(TASK INPUTS Opens)

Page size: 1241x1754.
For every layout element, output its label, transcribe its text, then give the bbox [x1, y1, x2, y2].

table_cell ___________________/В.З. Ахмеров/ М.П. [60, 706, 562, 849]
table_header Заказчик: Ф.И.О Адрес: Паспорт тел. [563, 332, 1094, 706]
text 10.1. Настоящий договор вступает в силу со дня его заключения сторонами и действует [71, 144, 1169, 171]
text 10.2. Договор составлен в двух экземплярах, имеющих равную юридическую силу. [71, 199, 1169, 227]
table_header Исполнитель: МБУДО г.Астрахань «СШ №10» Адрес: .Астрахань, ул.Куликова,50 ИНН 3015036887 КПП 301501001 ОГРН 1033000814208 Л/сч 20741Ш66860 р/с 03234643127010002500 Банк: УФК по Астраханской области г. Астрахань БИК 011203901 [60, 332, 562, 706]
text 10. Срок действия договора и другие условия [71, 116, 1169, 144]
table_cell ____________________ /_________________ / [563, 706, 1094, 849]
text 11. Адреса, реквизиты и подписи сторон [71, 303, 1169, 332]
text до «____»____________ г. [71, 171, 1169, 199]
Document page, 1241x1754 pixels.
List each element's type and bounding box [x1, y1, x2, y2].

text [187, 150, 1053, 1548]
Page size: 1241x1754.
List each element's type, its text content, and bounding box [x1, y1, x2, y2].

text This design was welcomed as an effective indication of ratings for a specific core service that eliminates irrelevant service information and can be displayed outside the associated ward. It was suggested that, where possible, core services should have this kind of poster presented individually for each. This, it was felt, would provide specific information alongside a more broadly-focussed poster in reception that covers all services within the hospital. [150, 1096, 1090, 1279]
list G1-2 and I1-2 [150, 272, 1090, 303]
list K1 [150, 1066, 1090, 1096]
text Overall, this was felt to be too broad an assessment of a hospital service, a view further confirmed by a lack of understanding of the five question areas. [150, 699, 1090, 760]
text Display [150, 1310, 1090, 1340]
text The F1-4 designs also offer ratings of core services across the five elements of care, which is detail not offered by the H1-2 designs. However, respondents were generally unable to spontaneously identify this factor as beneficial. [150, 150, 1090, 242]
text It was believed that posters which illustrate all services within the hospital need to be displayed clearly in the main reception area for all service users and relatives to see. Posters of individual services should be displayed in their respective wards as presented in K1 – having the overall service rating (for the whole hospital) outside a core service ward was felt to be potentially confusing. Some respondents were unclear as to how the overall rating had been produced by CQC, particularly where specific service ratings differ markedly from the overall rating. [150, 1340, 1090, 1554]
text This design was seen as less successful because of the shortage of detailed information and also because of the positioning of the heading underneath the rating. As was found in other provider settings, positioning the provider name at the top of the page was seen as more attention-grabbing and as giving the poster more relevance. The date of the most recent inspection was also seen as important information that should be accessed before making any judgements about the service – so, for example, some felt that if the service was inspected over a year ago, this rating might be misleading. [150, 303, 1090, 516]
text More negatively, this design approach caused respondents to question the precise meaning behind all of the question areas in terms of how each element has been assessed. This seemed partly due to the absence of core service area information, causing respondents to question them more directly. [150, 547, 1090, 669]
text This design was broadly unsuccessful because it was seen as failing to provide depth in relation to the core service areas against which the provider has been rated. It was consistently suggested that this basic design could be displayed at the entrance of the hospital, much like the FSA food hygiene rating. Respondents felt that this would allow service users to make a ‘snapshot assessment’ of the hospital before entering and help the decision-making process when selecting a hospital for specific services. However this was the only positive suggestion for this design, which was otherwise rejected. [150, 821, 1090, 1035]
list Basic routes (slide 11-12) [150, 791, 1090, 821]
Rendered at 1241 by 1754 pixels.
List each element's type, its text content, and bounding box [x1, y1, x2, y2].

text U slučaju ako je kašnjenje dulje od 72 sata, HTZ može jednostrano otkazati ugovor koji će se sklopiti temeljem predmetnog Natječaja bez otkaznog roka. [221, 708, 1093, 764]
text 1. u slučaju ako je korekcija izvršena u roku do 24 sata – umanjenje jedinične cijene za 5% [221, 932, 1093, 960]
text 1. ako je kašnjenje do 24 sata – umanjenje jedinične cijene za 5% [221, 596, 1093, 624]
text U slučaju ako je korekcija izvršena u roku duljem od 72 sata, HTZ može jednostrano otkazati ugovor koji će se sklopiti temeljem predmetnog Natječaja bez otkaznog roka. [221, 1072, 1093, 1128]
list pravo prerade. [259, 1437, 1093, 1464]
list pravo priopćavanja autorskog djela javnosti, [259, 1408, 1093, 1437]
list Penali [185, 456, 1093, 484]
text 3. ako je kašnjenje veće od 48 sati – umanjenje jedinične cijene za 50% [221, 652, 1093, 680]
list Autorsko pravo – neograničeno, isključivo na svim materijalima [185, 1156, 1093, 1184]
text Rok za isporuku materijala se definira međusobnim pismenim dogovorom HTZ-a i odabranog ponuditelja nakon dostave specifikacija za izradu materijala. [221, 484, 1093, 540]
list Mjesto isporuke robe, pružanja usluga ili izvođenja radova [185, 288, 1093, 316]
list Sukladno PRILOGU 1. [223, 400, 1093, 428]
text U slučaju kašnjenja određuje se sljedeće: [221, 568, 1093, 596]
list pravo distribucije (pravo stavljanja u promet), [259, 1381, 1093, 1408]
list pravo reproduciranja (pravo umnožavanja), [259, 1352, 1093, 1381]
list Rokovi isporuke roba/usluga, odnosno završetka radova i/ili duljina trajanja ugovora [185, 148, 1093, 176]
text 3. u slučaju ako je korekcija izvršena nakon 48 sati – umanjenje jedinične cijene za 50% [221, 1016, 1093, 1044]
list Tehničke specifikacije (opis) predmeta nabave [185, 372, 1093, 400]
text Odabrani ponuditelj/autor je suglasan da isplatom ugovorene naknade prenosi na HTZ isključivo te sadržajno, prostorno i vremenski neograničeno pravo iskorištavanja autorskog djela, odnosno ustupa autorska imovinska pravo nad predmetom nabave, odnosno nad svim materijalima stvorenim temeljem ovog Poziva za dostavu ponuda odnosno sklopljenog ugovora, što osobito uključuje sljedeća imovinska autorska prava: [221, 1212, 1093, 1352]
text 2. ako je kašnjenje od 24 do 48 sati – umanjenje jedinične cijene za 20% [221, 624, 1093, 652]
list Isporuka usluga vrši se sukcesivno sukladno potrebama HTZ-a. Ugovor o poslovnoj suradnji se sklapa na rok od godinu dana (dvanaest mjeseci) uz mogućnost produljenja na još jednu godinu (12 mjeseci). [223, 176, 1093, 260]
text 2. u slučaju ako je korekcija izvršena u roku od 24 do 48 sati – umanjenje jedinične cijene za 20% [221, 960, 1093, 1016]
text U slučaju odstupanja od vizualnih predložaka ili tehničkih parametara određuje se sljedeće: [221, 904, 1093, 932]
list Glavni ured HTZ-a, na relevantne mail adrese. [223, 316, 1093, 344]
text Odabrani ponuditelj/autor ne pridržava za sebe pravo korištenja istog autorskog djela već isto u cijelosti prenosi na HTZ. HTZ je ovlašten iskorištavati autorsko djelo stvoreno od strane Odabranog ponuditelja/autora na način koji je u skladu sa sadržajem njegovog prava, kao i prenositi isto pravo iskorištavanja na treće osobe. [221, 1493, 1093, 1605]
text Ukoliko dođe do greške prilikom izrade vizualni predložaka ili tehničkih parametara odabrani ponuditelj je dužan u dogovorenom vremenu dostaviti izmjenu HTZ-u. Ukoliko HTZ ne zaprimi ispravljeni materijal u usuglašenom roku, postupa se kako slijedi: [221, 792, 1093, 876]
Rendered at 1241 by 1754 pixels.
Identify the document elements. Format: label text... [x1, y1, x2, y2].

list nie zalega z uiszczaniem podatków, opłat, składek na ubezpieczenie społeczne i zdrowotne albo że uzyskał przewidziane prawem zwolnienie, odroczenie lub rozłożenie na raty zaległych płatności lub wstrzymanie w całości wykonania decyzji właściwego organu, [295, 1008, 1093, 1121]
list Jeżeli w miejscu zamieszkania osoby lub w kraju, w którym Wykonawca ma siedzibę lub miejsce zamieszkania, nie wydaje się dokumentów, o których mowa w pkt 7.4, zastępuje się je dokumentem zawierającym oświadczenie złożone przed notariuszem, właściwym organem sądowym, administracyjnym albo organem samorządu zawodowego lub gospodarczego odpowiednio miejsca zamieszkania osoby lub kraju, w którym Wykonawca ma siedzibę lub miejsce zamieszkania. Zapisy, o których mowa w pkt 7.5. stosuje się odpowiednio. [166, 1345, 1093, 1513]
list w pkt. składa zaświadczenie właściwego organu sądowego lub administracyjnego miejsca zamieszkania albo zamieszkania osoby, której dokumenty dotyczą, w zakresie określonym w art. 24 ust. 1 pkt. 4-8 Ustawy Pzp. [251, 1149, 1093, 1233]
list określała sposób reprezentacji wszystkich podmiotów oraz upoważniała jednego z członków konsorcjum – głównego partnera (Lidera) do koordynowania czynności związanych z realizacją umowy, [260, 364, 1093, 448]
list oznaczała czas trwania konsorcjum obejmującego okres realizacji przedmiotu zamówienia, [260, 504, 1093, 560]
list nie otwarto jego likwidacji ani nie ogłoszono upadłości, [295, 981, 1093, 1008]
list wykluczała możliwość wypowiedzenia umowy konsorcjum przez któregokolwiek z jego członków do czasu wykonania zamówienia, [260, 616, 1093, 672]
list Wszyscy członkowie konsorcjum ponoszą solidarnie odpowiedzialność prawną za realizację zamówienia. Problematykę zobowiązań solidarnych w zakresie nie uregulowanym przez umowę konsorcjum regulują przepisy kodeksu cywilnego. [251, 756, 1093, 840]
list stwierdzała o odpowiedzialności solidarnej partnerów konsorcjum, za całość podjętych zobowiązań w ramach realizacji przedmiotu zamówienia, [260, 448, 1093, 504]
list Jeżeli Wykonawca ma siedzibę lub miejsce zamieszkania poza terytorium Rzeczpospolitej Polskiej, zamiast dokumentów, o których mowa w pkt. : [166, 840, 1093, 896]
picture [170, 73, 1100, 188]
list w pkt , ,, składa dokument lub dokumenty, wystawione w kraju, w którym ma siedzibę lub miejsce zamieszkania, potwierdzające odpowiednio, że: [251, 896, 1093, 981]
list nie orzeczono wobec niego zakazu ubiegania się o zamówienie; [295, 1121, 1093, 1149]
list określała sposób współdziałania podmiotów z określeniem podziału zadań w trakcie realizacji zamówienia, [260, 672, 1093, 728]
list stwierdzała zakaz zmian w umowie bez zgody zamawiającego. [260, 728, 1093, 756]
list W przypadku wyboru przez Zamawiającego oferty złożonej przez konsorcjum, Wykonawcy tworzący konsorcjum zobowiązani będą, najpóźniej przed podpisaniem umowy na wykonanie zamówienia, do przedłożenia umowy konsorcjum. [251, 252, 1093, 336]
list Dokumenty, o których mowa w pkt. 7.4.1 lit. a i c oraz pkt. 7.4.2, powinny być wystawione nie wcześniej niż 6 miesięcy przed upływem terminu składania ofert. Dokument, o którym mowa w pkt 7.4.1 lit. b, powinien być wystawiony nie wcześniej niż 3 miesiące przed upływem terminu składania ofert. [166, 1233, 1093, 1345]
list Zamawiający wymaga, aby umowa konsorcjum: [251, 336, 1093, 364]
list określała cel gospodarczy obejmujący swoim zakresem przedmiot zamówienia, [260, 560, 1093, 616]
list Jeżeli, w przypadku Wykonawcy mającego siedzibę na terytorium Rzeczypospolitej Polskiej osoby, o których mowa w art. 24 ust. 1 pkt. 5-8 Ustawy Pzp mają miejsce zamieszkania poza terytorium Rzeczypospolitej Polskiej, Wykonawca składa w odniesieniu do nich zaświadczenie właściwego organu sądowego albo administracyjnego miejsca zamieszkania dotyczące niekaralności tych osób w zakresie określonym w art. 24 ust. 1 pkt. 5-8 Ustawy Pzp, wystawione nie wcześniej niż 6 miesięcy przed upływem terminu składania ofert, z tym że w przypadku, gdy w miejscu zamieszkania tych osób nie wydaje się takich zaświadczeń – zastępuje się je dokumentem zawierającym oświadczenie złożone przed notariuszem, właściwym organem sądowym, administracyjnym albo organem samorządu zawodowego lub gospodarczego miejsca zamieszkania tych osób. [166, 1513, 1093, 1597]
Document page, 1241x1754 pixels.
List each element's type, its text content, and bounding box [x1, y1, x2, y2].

(TASK INPUTS Closes)

Above are the records. Copy every line in them holding "ugovora".

list Rokovi isporuke roba/usluga, odnosno završetka radova i/ili duljina trajanja ugovora [185, 148, 1093, 176]
text Odabrani ponuditelj/autor je suglasan da isplatom ugovorene naknade prenosi na HTZ isključivo te sadržajno, prostorno i vremenski neograničeno pravo iskorištavanja autorskog djela, odnosno ustupa autorska imovinska pravo nad predmetom nabave, odnosno nad svim materijalima stvorenim temeljem ovog Poziva za dostavu ponuda odnosno sklopljenog ugovora, što osobito uključuje sljedeća imovinska autorska prava: [221, 1212, 1093, 1352]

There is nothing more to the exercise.